:: TEXTO FORNECIDO

O Parlamento Europeu recusar-se-á a ratificar um acordo de saída do Reino Unido da União Europeia (UE) se este não incluir uma cláusula de salvaguarda (conhecida por backstop) para evitar repor a fronteira entre as Irlandas, revela “The Guardian”. O diário britânico adianta, com base no texto de uma resolução a ser votada na semana que vem e a que teve acesso, que os eurodeputados irão também criticar o tratamento dado pelo Governo britânico aos cidadãos dos 27 que vivem no Reino Unido.
Redigida pelos maiores grupos políticos europeus (populares, sociais-democratas e liberais), a resolução critica o Executivo de Boris Johnson por “insistir que o backstop tem de ser retirado do acordo de saída, sem até agora ter apresentado propostas legalmente viáveis que possam substituí-lo”.
O documento a ser discutido salienta também um “ambiente hostil” criado por Londres em relação aos cidadãos de outros países da UE. Tem crescido o número de candidatos a residente permanente oriundos dos 27 que obtêm como resposta que não têm esse direito automático: de 32% para 42% dos aspirantes ao longo deste ano.

::::

## INSTRUÇÕES
Escreve de novo a parte do texto de "Redigida pelos maiores" a "longo deste ano.", mudando "Executivo" para "Governo". Os registos a seguir são material à parte, sem ligação ao texto.

:: REGISTOS FORNECIDOS

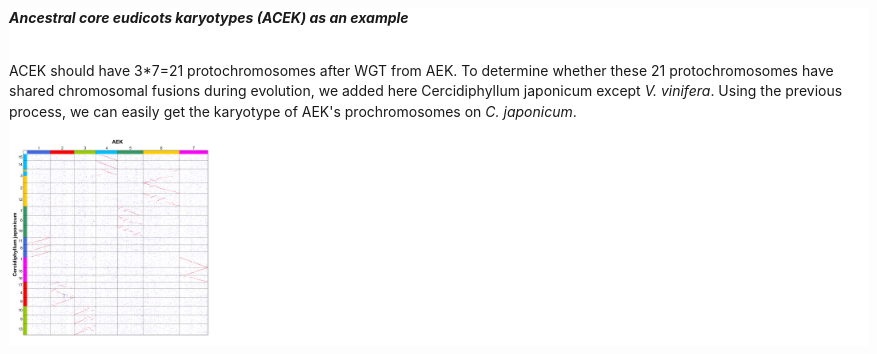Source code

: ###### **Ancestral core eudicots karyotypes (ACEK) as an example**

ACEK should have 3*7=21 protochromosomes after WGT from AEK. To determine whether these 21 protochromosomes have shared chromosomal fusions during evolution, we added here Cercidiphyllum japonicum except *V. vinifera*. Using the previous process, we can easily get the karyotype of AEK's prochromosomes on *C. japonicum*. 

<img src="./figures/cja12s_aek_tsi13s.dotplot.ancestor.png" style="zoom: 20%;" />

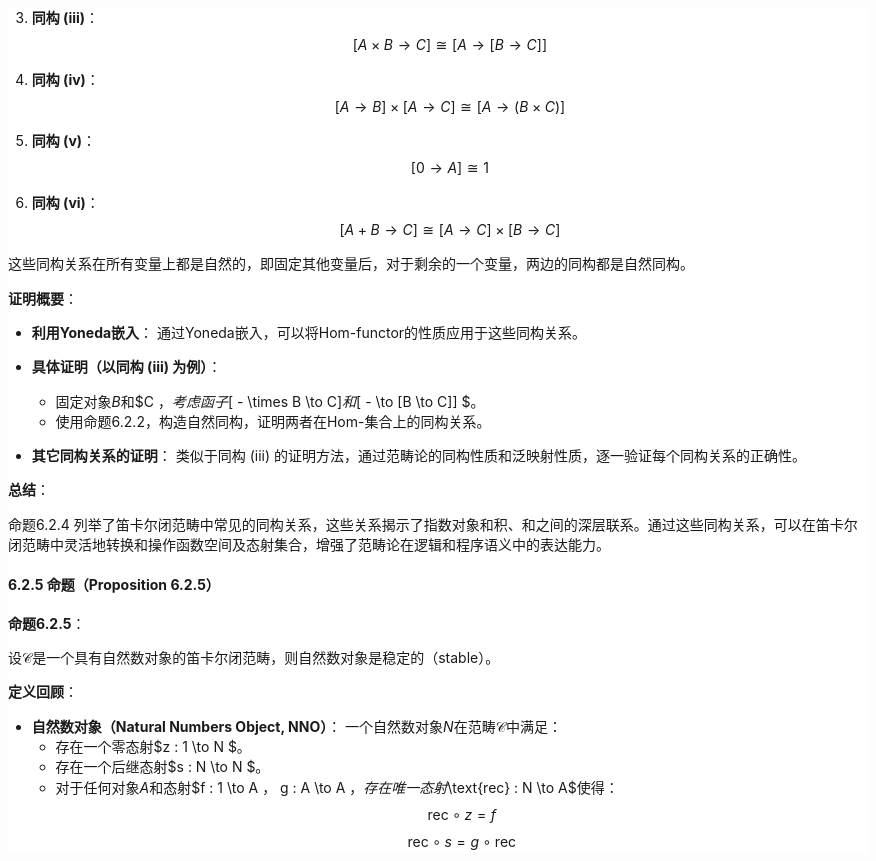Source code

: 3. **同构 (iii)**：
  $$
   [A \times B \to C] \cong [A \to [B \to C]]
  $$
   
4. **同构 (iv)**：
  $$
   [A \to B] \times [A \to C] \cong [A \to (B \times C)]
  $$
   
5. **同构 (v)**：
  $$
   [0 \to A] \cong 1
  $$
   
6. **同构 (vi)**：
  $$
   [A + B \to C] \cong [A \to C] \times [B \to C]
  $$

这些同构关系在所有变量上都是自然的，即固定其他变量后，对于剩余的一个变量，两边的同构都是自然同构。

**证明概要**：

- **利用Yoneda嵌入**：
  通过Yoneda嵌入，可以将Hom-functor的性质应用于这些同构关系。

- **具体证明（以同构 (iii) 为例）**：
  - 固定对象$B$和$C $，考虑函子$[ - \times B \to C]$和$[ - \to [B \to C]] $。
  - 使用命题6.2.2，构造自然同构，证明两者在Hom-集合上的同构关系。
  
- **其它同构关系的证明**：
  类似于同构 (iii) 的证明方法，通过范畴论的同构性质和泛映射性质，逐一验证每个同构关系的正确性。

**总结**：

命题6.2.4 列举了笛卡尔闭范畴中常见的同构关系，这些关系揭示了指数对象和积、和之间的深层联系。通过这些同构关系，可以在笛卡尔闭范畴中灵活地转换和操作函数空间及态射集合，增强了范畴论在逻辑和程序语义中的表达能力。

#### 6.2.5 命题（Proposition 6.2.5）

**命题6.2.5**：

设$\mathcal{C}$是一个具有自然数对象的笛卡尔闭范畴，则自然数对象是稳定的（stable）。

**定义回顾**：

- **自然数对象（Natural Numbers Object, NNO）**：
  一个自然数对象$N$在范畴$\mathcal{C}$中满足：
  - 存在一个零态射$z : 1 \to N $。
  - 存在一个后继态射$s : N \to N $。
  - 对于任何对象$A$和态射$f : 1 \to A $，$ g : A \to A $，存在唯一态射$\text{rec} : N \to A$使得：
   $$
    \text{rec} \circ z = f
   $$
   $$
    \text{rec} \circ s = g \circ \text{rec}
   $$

::::
:: REGISTOS FORNECIDOS

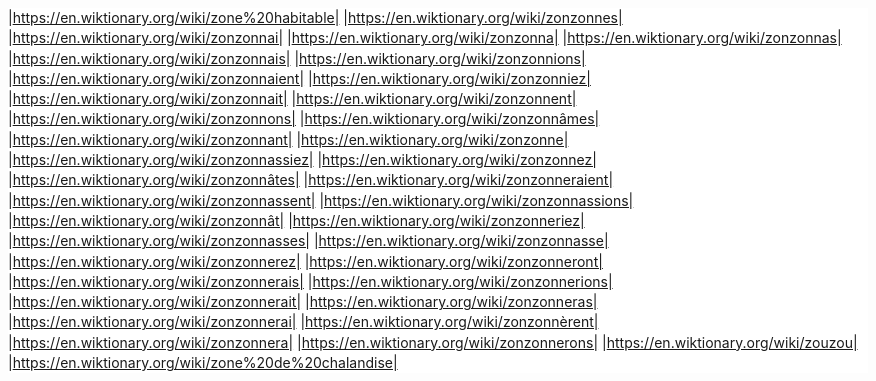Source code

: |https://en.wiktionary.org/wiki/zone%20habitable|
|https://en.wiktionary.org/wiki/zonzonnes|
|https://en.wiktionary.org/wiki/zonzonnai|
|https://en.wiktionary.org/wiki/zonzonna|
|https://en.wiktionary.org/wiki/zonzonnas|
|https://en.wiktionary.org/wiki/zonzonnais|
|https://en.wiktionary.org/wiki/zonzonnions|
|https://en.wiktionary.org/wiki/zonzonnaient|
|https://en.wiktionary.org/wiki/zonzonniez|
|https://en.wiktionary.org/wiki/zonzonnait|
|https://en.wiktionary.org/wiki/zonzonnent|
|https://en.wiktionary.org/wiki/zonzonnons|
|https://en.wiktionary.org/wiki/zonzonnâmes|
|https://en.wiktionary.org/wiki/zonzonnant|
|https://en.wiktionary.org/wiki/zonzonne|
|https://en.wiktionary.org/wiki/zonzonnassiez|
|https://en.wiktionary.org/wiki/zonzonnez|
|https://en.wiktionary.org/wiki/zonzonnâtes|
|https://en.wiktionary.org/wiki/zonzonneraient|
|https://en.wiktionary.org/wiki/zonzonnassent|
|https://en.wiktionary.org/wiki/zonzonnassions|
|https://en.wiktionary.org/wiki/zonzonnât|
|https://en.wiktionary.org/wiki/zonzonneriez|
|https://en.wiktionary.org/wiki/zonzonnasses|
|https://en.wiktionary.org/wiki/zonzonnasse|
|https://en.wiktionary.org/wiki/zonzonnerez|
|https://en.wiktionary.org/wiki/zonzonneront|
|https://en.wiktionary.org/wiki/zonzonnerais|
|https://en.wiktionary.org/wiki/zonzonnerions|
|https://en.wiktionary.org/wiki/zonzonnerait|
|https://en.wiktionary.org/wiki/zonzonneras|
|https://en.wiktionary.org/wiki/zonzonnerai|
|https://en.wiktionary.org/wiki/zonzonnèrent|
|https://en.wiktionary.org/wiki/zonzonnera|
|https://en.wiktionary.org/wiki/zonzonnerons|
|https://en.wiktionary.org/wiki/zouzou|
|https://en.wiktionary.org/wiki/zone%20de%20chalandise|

::::

## RESPOSTA
Redigida pelos maiores grupos políticos europeus (populares, sociais-democratas e liberais), a resolução critica o Governo de Boris Johnson por “insistir que o backstop tem de ser retirado do acordo de saída, sem até agora ter apresentado propostas legalmente viáveis que possam substituí-lo”.
O documento a ser discutido salienta também um “ambiente hostil” criado por Londres em relação aos cidadãos de outros países da UE. Tem crescido o número de candidatos a residente permanente oriundos dos 27 que obtêm como resposta que não têm esse direito automático: de 32% para 42% dos aspirantes ao longo deste ano.